November 23, 2010

Responding to THE Call

I had someone come into my office and share that they wanted to become a priest.

This will be the fourth time that as rector I have responded to such a conversation by pulling together a formal discernment group. They will meet over nine months and at that time together with the “asprirant (is that really a word?)” they will come to our vestry if they believe the person is called to the priesthood.

Sitting on the State of the Church Committee for the House of Deputies I see the numbers on the trends in our church and the only growth statistic we have is our number of priests. Our domestic membership numbers have dropped from 2,284,233 in 2003 to 2,006,343 in 2009, a 12% drop. Even if we kept every Episcopalian in the church today, we will lose 19,000 members a year just in the difference between Episcopal births and deaths. More priests? Really?

Really.

Just under 50% of all Episcopal clergy are 55 years old or older.
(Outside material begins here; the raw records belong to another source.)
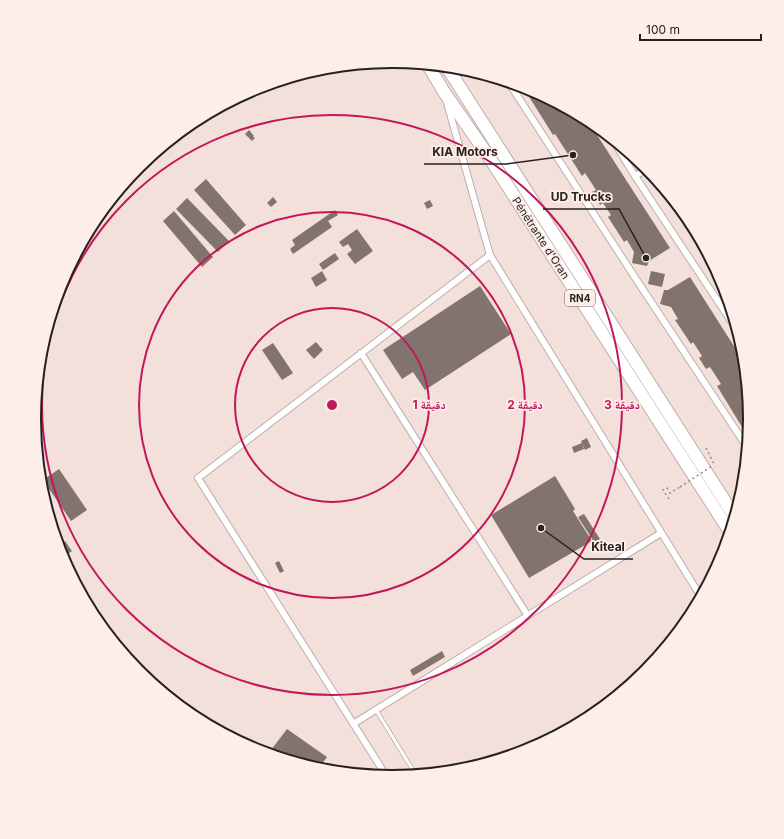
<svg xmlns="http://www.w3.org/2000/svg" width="784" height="839" font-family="Inter,'Noto Naskh Arabic',sans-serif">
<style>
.building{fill:#83736f}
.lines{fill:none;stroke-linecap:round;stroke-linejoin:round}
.lane-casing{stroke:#bfaea9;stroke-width:4.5}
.street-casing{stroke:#bfaea9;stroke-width:8}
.highway-casing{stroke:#bfaea9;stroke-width:14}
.path{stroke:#988b87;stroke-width:1.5;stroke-dasharray:2 3;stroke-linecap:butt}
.lane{stroke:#fff;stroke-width:3}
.street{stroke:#fff;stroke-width:6}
.highway{stroke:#fff;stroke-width:12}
.path-bridge{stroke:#988b87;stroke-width:1.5;stroke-dasharray:2 3;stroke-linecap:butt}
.ring{fill:none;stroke:#c2185b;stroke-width:2}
.labels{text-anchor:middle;stroke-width:3.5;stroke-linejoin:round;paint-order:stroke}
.shield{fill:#fdeeea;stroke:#675e5c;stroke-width:1}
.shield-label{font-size:10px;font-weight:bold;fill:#27211f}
.street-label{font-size:11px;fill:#27211f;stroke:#fdeeea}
.rim{fill:none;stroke:#27211f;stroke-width:2}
.centre{fill:#c2185b;stroke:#fdeeea;stroke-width:2}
.ring-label{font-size:12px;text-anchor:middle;font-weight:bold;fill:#c2185b;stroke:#fdeeea;stroke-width:3.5;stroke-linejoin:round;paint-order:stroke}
.leader{fill:none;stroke:#27211f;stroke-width:1.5}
.callout-dot{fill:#27211f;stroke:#fdeeea;stroke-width:1.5}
.callout-label{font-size:12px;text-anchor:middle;font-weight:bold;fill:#27211f;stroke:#fdeeea;stroke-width:3.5;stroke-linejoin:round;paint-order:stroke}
</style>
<rect width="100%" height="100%" fill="#f3e0db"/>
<!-- building -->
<g class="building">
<polygon points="523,87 529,89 575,113 578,119 582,117 588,121 670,248 649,261 647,266 632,263 634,252 627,240 624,242 608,217 611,215 603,203 600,205 592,192 596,190 585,173 582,176 555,134 553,135"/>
<polygon points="249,130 254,136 253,137 255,138 252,141 245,134"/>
<polygon points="206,179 246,225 235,235 194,190"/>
<polygon points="273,197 277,202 271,207 267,203"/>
<polygon points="187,198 229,241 218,252 176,209"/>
<polygon points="430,200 433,206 427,209 424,203"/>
<polygon points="335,210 338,215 328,221 332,227 293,254 290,249 295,245 292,240"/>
<polygon points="174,211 213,257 202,267 163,221"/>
<polygon points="357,229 373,251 355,264 347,254 352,250 348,244 343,247 339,242"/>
<polygon points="335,253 339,259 323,270 319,264"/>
<polygon points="322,271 327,280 316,287 311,278"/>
<polygon points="651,271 665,274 662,287 648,284"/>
<polygon points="690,277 744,362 750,420 749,427 746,429 742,427 717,386 721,384 710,367 706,369 699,358 702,356 693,342 691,344 675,320 678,319 671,307 660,304 664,290 668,290"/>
<polygon points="480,286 511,334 425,390 413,372 402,379 383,350"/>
<polygon points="725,290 729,302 728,302 722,292"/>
<polygon points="316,342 323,350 314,359 306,350"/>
<polygon points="273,343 293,373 282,380 262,350"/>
<polygon points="587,438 591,447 585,450 581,441"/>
<polygon points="582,443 584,449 574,453 572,447"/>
<polygon points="59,469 87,510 71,521 43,480"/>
<polygon points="555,476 575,509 573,511 592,541 529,578 491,515"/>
<polygon points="584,514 600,539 594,542 578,517"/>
<polygon points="65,541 72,551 65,556 69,562 66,565 61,556 58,545"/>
<polygon points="279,561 284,571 280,573 275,563"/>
<polygon points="442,651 445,657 413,676 410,670"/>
<polygon points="287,729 327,757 318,769 268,754"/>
</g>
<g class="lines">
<!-- lane casing -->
<g class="lane-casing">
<polyline id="lane" points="376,710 416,775"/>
</g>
<!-- street casing -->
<g class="street-casing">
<g id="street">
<polyline points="509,83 634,276 747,447"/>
<polyline points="447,103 490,255 701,597"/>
<polyline points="612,139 635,176 737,330"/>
<polyline points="635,176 647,169"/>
<polyline points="361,353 528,616"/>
<polyline points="353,724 661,533"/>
<polyline points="387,777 198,478 490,255"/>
</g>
</g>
<!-- highway casing -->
<g class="highway-casing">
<g id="highway">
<polyline points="428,65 444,92 491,160 730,532"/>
<polyline points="447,67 735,517"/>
</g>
</g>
<!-- path -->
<g class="path">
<polyline points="706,448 714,464 713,465"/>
<polyline points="669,499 663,490 667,488 670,493 680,487"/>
</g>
<!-- lane -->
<use href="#lane" class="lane"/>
<!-- street -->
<use href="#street" class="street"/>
<!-- highway -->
<use href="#highway" class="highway"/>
<!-- path-bridge -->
<polyline class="path-bridge" points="680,487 712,466"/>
</g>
<!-- distance rings -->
<g class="ring">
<circle cx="332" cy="405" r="97"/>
<circle cx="332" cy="405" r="193"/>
<circle cx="332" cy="405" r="290"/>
</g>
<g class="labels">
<!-- shield labels -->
<rect class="shield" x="565" y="290" width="30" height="16" rx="3"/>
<g class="shield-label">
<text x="580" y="302">RN4</text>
</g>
<!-- street labels -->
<g class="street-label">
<text transform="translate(541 238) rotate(57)" y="4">Pénétrante d'Oran</text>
</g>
</g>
<!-- crop -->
<path d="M0 0H784V839H0ZM41 419a351 351 0 1 1 702 0a351 351 0 1 1-702 0Z" fill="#fdeeea" fill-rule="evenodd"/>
<path class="rim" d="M41 419a351 351 0 1 1 702 0a351 351 0 1 1-702 0Z"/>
<circle cx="332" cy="405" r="6" class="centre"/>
<g class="ring-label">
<text x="429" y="409">1 دقيقة</text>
<text x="525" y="409">2 دقيقة</text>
<text x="622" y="409">3 دقيقة</text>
</g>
<!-- callouts -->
<path class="leader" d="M573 155L506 164H424M646 258L619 209H543M541 528L584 559H633"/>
<g class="callout-dot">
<circle cx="573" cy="155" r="4"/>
<circle cx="646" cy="258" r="4"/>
<circle cx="541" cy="528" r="4"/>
</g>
<g class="callout-label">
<text x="465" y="156">KIA Motors</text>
<text x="581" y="201">UD Trucks</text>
<text x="608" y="551">Kiteal</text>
</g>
<!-- scale -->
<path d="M640 34v6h121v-6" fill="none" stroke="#27211f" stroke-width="2"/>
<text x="646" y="34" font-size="12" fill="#27211f" stroke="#fdeeea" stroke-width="3" paint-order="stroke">100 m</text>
</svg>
Of course 53% of our general membership is over 50 but you need the priests for the church to come, not the one we happen to be living in.

So we need new priests. And young ones. Good ones. Healthy ones.
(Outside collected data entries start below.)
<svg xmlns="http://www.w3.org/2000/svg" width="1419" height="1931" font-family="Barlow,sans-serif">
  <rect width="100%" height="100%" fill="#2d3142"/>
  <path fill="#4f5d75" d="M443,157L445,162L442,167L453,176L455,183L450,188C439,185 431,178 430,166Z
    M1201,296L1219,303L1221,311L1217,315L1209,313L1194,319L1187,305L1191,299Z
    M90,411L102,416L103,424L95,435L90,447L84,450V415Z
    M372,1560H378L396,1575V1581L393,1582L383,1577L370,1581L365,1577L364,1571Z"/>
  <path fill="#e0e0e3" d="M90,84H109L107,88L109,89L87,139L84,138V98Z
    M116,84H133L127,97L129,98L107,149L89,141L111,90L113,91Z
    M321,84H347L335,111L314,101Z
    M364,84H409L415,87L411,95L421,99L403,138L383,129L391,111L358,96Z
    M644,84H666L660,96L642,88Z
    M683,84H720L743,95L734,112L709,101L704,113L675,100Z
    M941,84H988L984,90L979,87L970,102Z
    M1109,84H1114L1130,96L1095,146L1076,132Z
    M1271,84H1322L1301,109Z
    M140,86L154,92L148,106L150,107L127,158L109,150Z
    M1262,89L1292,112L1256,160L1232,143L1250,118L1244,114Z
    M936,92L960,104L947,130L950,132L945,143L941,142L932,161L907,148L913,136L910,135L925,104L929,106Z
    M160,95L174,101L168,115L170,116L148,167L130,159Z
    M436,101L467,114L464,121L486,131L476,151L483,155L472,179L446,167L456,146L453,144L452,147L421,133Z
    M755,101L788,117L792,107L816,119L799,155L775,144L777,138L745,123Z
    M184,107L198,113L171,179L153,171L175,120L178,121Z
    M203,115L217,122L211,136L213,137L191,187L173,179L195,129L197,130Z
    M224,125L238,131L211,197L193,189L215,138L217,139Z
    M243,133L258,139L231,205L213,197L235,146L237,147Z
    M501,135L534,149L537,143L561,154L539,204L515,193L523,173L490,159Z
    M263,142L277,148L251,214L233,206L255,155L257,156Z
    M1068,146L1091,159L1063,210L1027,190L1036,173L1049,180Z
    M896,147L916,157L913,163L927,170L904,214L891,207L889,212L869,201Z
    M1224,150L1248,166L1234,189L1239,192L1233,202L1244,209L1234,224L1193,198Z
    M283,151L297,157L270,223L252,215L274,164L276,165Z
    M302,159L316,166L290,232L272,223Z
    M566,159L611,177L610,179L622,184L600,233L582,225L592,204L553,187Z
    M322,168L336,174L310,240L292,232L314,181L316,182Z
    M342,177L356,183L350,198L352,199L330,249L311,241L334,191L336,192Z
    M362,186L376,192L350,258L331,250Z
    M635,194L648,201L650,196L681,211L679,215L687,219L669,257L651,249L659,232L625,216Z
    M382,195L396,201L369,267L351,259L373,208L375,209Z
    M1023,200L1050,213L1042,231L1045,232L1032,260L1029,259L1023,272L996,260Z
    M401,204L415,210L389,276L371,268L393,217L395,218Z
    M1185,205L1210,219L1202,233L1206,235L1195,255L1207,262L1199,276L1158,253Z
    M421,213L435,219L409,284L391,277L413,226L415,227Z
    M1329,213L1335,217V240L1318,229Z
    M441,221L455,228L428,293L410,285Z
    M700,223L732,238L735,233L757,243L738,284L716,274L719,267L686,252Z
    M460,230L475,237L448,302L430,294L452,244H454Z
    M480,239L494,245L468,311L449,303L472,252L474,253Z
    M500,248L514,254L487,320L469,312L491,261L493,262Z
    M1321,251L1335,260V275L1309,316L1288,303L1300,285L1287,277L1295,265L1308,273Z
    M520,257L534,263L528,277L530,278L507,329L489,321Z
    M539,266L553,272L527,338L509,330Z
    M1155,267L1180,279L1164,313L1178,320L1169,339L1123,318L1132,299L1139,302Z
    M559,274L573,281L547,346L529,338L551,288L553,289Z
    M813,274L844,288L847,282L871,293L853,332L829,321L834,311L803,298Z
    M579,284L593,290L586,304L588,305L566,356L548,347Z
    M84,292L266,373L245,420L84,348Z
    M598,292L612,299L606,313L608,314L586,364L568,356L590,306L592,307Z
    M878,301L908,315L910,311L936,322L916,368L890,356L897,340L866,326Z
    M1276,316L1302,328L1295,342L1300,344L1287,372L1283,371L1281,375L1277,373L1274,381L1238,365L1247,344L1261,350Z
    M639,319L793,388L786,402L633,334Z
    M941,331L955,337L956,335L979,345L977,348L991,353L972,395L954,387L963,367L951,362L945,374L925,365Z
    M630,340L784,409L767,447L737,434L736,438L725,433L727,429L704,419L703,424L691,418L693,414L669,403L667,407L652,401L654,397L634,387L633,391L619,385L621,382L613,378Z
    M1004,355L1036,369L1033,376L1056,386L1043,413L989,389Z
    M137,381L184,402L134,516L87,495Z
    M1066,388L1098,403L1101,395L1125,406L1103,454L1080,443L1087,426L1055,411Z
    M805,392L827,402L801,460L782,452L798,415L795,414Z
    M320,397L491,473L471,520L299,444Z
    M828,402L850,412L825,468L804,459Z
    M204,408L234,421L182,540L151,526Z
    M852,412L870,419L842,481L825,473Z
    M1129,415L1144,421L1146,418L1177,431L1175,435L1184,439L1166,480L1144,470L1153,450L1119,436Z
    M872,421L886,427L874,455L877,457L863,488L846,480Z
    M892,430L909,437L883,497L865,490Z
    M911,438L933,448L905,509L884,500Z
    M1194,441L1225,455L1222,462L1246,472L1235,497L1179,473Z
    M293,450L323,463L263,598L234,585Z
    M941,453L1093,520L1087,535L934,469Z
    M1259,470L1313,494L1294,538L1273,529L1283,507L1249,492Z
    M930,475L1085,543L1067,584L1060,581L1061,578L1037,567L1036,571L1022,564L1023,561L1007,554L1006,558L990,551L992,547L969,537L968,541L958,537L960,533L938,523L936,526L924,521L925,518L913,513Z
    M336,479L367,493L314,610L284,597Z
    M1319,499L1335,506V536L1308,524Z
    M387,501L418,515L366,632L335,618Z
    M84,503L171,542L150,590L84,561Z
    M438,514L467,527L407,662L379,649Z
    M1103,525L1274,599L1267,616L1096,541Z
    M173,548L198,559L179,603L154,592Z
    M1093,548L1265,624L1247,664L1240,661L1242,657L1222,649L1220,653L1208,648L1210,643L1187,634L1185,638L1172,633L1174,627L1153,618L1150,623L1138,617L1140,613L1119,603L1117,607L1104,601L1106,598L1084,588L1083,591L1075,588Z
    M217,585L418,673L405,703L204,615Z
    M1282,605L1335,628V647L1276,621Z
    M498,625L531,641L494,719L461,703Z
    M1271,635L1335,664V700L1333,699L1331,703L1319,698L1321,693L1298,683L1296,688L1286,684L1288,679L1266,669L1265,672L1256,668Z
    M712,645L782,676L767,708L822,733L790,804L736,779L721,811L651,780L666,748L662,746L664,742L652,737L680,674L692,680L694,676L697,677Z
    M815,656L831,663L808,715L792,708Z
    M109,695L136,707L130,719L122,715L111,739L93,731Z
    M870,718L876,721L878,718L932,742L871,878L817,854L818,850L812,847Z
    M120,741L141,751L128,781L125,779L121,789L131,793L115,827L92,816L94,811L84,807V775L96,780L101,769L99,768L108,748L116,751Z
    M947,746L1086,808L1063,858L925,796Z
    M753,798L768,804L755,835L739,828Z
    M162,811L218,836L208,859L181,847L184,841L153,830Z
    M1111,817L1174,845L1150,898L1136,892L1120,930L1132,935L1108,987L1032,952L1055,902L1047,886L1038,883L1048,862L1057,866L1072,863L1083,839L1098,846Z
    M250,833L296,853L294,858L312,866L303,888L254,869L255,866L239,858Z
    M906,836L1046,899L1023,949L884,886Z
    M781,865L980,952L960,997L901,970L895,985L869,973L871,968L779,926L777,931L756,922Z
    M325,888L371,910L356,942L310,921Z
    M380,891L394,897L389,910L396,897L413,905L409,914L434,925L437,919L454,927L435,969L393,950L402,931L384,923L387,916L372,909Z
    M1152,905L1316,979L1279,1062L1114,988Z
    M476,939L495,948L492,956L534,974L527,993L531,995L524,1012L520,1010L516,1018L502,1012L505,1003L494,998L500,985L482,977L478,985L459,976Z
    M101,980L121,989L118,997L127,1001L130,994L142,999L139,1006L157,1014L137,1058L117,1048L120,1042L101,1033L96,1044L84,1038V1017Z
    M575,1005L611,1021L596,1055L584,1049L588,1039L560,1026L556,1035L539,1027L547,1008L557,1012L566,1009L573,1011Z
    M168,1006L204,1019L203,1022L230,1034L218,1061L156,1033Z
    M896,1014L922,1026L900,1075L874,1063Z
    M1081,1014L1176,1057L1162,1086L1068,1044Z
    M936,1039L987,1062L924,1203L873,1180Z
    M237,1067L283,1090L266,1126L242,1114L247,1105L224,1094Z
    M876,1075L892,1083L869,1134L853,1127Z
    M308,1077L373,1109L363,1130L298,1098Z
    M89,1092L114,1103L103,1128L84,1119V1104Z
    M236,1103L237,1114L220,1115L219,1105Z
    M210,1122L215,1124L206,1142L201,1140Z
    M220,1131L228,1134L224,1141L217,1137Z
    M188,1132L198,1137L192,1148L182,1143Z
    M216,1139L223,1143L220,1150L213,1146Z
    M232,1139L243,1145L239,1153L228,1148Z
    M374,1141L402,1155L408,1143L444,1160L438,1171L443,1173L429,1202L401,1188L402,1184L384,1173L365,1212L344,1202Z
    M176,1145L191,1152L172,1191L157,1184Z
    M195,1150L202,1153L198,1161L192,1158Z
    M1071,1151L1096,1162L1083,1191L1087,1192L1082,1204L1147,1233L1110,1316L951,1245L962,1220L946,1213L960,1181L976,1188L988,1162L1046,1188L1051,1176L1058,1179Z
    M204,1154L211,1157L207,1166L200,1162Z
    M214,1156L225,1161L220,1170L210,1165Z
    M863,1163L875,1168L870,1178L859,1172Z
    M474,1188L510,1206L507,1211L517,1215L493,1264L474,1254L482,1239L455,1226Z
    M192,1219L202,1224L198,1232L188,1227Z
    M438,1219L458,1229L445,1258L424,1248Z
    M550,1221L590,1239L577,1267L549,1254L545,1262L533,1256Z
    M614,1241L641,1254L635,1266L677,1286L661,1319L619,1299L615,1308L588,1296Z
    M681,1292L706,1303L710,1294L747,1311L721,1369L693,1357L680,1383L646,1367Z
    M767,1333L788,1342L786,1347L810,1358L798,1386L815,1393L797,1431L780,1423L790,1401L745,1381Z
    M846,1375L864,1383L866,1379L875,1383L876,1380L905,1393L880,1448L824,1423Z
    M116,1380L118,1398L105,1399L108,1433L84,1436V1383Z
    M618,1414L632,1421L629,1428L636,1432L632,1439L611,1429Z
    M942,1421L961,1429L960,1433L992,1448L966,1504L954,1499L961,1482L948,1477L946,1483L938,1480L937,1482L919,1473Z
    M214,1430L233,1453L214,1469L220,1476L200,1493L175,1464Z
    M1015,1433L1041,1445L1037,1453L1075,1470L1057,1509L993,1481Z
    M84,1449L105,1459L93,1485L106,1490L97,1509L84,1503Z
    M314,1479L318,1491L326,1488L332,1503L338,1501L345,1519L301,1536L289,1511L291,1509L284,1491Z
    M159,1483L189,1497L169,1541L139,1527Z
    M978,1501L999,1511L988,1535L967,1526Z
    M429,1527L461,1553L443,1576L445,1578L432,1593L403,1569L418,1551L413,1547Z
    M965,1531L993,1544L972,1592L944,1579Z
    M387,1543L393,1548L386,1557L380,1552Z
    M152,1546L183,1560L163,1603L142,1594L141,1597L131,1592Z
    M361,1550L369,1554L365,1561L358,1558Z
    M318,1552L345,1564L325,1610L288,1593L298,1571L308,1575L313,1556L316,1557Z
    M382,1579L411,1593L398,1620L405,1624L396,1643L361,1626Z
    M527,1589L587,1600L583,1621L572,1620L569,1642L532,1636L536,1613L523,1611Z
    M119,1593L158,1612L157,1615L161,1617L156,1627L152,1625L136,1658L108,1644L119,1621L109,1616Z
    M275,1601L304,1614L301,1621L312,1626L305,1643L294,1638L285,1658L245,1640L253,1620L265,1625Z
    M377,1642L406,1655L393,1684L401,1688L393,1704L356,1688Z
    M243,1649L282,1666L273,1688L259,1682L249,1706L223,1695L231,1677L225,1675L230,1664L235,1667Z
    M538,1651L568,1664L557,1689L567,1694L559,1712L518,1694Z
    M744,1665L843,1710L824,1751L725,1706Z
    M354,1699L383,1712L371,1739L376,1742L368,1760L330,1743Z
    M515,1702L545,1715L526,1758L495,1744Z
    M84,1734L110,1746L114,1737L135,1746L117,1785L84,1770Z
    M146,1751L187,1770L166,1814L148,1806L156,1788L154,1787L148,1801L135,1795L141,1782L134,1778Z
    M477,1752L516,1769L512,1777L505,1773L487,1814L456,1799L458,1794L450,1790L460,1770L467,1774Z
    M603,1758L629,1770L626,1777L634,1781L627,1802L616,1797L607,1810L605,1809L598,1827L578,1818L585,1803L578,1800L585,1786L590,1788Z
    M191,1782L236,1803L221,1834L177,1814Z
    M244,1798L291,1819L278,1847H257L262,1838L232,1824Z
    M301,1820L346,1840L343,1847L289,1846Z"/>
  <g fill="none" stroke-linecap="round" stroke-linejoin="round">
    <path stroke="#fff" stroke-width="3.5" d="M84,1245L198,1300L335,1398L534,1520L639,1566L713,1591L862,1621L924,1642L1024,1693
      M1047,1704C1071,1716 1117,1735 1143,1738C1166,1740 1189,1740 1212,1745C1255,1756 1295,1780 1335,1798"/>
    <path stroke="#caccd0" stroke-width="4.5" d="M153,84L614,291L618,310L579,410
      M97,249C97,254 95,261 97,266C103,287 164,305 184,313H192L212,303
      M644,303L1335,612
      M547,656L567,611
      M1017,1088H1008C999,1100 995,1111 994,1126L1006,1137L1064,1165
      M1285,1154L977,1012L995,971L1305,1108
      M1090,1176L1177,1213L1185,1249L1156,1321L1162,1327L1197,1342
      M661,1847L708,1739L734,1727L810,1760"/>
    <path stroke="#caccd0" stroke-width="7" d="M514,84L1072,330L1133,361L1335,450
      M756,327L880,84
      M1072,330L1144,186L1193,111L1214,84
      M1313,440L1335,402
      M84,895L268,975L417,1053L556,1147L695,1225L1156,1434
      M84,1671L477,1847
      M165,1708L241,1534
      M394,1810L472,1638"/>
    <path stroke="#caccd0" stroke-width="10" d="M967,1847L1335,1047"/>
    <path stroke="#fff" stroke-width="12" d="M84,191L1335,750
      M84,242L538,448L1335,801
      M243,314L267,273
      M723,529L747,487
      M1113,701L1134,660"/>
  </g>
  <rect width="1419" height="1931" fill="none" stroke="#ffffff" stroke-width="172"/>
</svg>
Is this how it works now? Do we say what we want for a priest or does God call priests?

It used to be a person’s call to the priesthood was between them and God with the church as a screening committee. In our evolving understanding as evidenced in the new ministry canons, today the community calls us all, some to our baptismal ministry and then some to be priests, some deacons, and some bishops. Each order is a further separation from the freest form of call that is ours in baptism. More limitations, more restrictions, more accountability to the institution instead of an unmediated relationship with God. It can be brutal.

But we need good people to take these vows with all their institutional responsibilities.
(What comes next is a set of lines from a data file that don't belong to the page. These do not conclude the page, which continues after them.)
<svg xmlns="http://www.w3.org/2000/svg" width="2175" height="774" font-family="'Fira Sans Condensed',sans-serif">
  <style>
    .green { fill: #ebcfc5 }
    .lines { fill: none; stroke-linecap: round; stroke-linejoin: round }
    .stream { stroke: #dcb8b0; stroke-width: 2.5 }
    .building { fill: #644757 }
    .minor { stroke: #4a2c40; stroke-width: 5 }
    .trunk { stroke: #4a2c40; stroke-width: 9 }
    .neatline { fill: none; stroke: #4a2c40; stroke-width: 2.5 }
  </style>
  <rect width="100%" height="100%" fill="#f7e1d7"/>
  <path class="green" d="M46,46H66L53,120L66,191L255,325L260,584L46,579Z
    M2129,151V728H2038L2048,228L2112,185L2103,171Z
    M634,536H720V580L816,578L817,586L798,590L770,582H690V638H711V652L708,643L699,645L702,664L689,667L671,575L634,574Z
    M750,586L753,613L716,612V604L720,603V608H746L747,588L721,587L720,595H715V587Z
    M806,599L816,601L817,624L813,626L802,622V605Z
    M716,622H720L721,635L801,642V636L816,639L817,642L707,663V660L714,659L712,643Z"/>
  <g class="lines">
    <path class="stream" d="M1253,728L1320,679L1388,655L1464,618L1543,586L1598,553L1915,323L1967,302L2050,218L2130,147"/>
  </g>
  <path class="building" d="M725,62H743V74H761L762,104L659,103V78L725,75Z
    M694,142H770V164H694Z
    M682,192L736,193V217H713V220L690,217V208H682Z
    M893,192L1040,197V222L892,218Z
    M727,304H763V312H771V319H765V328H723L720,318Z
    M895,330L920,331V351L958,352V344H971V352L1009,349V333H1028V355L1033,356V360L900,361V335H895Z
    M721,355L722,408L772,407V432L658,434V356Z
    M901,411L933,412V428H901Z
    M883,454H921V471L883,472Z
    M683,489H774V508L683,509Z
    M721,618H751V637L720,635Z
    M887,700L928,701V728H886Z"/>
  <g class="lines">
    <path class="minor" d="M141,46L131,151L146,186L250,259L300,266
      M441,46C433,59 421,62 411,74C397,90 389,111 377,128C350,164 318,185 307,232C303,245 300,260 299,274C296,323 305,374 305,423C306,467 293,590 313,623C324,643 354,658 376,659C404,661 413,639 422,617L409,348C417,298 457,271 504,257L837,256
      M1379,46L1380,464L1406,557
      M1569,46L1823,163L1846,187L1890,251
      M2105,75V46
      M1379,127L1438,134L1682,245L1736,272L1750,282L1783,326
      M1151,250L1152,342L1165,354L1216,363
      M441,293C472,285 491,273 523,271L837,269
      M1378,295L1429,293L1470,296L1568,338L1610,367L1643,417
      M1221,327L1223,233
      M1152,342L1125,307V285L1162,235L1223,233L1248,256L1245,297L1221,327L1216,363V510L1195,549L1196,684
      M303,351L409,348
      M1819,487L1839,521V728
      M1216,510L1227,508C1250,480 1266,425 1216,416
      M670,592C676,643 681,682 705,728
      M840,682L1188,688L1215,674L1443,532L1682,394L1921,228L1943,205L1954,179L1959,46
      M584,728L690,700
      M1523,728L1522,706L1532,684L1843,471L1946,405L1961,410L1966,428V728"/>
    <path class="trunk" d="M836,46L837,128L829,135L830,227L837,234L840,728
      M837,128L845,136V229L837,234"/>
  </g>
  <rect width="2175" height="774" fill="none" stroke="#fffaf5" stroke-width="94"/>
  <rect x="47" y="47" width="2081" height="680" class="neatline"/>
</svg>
And we need them to be what the church needs because the investment that the individual and the church make in forming someone into a priest is an extensive, expensive process.

We will see how this fourth discernment group in four years goes in our community. We need priests but do we need this priest? I hope our community offers our church what it needs for tomorrow.

The first three processes? One person is a postulant to become a deacon and the other two discerned in community that their call is to serve as lay people.